Top of THE DATA

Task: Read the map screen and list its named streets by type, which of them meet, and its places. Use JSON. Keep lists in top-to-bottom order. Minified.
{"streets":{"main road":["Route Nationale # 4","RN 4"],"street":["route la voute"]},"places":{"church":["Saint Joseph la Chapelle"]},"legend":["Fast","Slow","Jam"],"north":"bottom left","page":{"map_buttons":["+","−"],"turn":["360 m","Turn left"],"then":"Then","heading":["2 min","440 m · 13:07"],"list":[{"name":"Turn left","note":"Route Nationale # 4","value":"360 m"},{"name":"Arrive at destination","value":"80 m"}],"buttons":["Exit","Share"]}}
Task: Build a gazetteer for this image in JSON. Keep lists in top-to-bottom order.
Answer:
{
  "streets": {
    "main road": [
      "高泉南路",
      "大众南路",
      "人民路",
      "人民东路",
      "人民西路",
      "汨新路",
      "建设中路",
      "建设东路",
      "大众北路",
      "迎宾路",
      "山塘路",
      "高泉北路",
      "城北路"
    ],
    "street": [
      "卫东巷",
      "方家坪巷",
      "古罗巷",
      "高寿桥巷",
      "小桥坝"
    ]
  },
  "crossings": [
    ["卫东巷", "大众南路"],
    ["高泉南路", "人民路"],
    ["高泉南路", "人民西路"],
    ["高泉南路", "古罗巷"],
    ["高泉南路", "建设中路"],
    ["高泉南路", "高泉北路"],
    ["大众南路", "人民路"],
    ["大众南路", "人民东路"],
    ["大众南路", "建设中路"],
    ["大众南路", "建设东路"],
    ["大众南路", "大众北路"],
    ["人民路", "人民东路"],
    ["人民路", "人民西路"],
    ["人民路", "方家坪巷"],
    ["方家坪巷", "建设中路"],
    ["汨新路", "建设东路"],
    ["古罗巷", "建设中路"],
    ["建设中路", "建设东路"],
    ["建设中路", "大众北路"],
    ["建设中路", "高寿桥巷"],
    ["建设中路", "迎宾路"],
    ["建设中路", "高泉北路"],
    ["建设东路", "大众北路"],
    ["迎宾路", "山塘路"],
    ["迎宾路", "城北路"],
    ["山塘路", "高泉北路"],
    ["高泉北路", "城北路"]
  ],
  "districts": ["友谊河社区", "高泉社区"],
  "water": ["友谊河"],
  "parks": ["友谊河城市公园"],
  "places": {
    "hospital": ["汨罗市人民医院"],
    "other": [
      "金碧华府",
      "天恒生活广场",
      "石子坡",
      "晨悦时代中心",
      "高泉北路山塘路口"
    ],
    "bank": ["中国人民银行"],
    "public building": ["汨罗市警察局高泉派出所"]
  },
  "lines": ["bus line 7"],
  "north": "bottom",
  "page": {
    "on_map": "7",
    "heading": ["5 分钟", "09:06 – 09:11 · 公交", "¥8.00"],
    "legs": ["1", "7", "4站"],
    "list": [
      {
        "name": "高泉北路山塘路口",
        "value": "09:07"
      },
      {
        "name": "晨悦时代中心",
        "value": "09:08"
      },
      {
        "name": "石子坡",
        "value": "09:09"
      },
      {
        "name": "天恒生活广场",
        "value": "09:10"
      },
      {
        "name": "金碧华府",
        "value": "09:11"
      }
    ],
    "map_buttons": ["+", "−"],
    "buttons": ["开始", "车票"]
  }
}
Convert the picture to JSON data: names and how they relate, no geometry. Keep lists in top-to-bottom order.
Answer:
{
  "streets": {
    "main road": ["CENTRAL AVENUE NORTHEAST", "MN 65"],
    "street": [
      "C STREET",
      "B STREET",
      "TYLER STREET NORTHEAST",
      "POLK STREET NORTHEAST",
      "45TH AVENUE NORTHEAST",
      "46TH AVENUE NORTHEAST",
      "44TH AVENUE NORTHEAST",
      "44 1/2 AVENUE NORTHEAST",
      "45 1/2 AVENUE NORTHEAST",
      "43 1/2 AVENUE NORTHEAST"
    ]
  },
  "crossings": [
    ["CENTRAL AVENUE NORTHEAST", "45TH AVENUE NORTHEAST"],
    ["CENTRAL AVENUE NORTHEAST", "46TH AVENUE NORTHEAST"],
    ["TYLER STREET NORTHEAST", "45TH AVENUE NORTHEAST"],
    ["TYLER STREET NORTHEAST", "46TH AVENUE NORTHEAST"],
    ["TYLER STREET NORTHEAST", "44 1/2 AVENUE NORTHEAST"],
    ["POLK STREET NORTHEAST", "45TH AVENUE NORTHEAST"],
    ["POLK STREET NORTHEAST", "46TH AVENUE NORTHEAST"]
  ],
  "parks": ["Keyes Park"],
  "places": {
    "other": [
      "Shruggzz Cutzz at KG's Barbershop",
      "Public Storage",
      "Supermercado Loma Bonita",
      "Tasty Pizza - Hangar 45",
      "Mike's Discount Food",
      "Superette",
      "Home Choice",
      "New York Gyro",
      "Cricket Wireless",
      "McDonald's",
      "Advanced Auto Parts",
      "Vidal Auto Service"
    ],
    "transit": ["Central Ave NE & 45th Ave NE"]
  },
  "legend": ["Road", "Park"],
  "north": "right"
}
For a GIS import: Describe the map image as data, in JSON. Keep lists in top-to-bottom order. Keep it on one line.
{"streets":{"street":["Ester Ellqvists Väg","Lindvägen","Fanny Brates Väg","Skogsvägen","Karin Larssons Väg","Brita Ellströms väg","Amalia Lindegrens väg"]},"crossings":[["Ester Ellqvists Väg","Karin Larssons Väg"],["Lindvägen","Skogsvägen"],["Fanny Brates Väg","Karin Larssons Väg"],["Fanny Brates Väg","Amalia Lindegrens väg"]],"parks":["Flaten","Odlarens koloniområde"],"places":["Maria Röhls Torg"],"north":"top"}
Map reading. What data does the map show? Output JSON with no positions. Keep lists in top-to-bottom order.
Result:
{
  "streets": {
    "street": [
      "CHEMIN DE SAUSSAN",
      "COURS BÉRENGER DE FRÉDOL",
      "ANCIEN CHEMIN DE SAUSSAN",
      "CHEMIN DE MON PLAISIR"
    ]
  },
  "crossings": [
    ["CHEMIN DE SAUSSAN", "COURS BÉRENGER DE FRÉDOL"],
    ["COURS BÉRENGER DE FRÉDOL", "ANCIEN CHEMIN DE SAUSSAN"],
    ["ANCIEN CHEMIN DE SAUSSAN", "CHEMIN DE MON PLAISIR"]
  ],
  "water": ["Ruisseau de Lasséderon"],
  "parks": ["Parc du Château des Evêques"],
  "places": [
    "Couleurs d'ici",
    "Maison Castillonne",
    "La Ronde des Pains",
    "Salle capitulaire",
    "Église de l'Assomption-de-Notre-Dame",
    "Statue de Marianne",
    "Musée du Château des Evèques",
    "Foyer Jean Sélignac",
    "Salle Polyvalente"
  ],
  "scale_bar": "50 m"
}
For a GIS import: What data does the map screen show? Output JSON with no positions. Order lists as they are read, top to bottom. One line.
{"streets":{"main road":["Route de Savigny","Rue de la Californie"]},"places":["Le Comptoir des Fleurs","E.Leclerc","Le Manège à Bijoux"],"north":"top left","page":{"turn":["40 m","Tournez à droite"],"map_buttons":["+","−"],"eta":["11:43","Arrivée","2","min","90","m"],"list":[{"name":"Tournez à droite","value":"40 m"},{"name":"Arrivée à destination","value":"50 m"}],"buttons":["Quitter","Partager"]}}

Bottom of THE DATA

__TASK TO COMPLETE__
Reproduce each entry above. Every word must match.

__EXERCISE RESPONSE__
Task: Read the map screen and list its named streets by type, which of them meet, and its places. Use JSON. Keep lists in top-to-bottom order. Minified.
{"streets":{"main road":["Route Nationale # 4","RN 4"],"street":["route la voute"]},"places":{"church":["Saint Joseph la Chapelle"]},"legend":["Fast","Slow","Jam"],"north":"bottom left","page":{"map_buttons":["+","−"],"turn":["360 m","Turn left"],"then":"Then","heading":["2 min","440 m · 13:07"],"list":[{"name":"Turn left","note":"Route Nationale # 4","value":"360 m"},{"name":"Arrive at destination","value":"80 m"}],"buttons":["Exit","Share"]}}
Task: Build a gazetteer for this image in JSON. Keep lists in top-to-bottom order.
Answer:
{
  "streets": {
    "main road": [
      "高泉南路",
      "大众南路",
      "人民路",
      "人民东路",
      "人民西路",
      "汨新路",
      "建设中路",
      "建设东路",
      "大众北路",
      "迎宾路",
      "山塘路",
      "高泉北路",
      "城北路"
    ],
    "street": [
      "卫东巷",
      "方家坪巷",
      "古罗巷",
      "高寿桥巷",
      "小桥坝"
    ]
  },
  "crossings": [
    ["卫东巷", "大众南路"],
    ["高泉南路", "人民路"],
    ["高泉南路", "人民西路"],
    ["高泉南路", "古罗巷"],
    ["高泉南路", "建设中路"],
    ["高泉南路", "高泉北路"],
    ["大众南路", "人民路"],
    ["大众南路", "人民东路"],
    ["大众南路", "建设中路"],
    ["大众南路", "建设东路"],
    ["大众南路", "大众北路"],
    ["人民路", "人民东路"],
    ["人民路", "人民西路"],
    ["人民路", "方家坪巷"],
    ["方家坪巷", "建设中路"],
    ["汨新路", "建设东路"],
    ["古罗巷", "建设中路"],
    ["建设中路", "建设东路"],
    ["建设中路", "大众北路"],
    ["建设中路", "高寿桥巷"],
    ["建设中路", "迎宾路"],
    ["建设中路", "高泉北路"],
    ["建设东路", "大众北路"],
    ["迎宾路", "山塘路"],
    ["迎宾路", "城北路"],
    ["山塘路", "高泉北路"],
    ["高泉北路", "城北路"]
  ],
  "districts": ["友谊河社区", "高泉社区"],
  "water": ["友谊河"],
  "parks": ["友谊河城市公园"],
  "places": {
    "hospital": ["汨罗市人民医院"],
    "other": [
      "金碧华府",
      "天恒生活广场",
      "石子坡",
      "晨悦时代中心",
      "高泉北路山塘路口"
    ],
    "bank": ["中国人民银行"],
    "public building": ["汨罗市警察局高泉派出所"]
  },
  "lines": ["bus line 7"],
  "north": "bottom",
  "page": {
    "on_map": "7",
    "heading": ["5 分钟", "09:06 – 09:11 · 公交", "¥8.00"],
    "legs": ["1", "7", "4站"],
    "list": [
      {
        "name": "高泉北路山塘路口",
        "value": "09:07"
      },
      {
        "name": "晨悦时代中心",
        "value": "09:08"
      },
      {
        "name": "石子坡",
        "value": "09:09"
      },
      {
        "name": "天恒生活广场",
        "value": "09:10"
      },
      {
        "name": "金碧华府",
        "value": "09:11"
      }
    ],
    "map_buttons": ["+", "−"],
    "buttons": ["开始", "车票"]
  }
}
Convert the picture to JSON data: names and how they relate, no geometry. Keep lists in top-to-bottom order.
Answer:
{
  "streets": {
    "main road": ["CENTRAL AVENUE NORTHEAST", "MN 65"],
    "street": [
      "C STREET",
      "B STREET",
      "TYLER STREET NORTHEAST",
      "POLK STREET NORTHEAST",
      "45TH AVENUE NORTHEAST",
      "46TH AVENUE NORTHEAST",
      "44TH AVENUE NORTHEAST",
      "44 1/2 AVENUE NORTHEAST",
      "45 1/2 AVENUE NORTHEAST",
      "43 1/2 AVENUE NORTHEAST"
    ]
  },
  "crossings": [
    ["CENTRAL AVENUE NORTHEAST", "45TH AVENUE NORTHEAST"],
    ["CENTRAL AVENUE NORTHEAST", "46TH AVENUE NORTHEAST"],
    ["TYLER STREET NORTHEAST", "45TH AVENUE NORTHEAST"],
    ["TYLER STREET NORTHEAST", "46TH AVENUE NORTHEAST"],
    ["TYLER STREET NORTHEAST", "44 1/2 AVENUE NORTHEAST"],
    ["POLK STREET NORTHEAST", "45TH AVENUE NORTHEAST"],
    ["POLK STREET NORTHEAST", "46TH AVENUE NORTHEAST"]
  ],
  "parks": ["Keyes Park"],
  "places": {
    "other": [
      "Shruggzz Cutzz at KG's Barbershop",
      "Public Storage",
      "Supermercado Loma Bonita",
      "Tasty Pizza - Hangar 45",
      "Mike's Discount Food",
      "Superette",
      "Home Choice",
      "New York Gyro",
      "Cricket Wireless",
      "McDonald's",
      "Advanced Auto Parts",
      "Vidal Auto Service"
    ],
    "transit": ["Central Ave NE & 45th Ave NE"]
  },
  "legend": ["Road", "Park"],
  "north": "right"
}
For a GIS import: Describe the map image as data, in JSON. Keep lists in top-to-bottom order. Keep it on one line.
{"streets":{"street":["Ester Ellqvists Väg","Lindvägen","Fanny Brates Väg","Skogsvägen","Karin Larssons Väg","Brita Ellströms väg","Amalia Lindegrens väg"]},"crossings":[["Ester Ellqvists Väg","Karin Larssons Väg"],["Lindvägen","Skogsvägen"],["Fanny Brates Väg","Karin Larssons Väg"],["Fanny Brates Väg","Amalia Lindegrens väg"]],"parks":["Flaten","Odlarens koloniområde"],"places":["Maria Röhls Torg"],"north":"top"}
Map reading. What data does the map show? Output JSON with no positions. Keep lists in top-to-bottom order.
Result:
{
  "streets": {
    "street": [
      "CHEMIN DE SAUSSAN",
      "COURS BÉRENGER DE FRÉDOL",
      "ANCIEN CHEMIN DE SAUSSAN",
      "CHEMIN DE MON PLAISIR"
    ]
  },
  "crossings": [
    ["CHEMIN DE SAUSSAN", "COURS BÉRENGER DE FRÉDOL"],
    ["COURS BÉRENGER DE FRÉDOL", "ANCIEN CHEMIN DE SAUSSAN"],
    ["ANCIEN CHEMIN DE SAUSSAN", "CHEMIN DE MON PLAISIR"]
  ],
  "water": ["Ruisseau de Lasséderon"],
  "parks": ["Parc du Château des Evêques"],
  "places": [
    "Couleurs d'ici",
    "Maison Castillonne",
    "La Ronde des Pains",
    "Salle capitulaire",
    "Église de l'Assomption-de-Notre-Dame",
    "Statue de Marianne",
    "Musée du Château des Evèques",
    "Foyer Jean Sélignac",
    "Salle Polyvalente"
  ],
  "scale_bar": "50 m"
}
For a GIS import: What data does the map screen show? Output JSON with no positions. Order lists as they are read, top to bottom. One line.
{"streets":{"main road":["Route de Savigny","Rue de la Californie"]},"places":["Le Comptoir des Fleurs","E.Leclerc","Le Manège à Bijoux"],"north":"top left","page":{"turn":["40 m","Tournez à droite"],"map_buttons":["+","−"],"eta":["11:43","Arrivée","2","min","90","m"],"list":[{"name":"Tournez à droite","value":"40 m"},{"name":"Arrivée à destination","value":"50 m"}],"buttons":["Quitter","Partager"]}}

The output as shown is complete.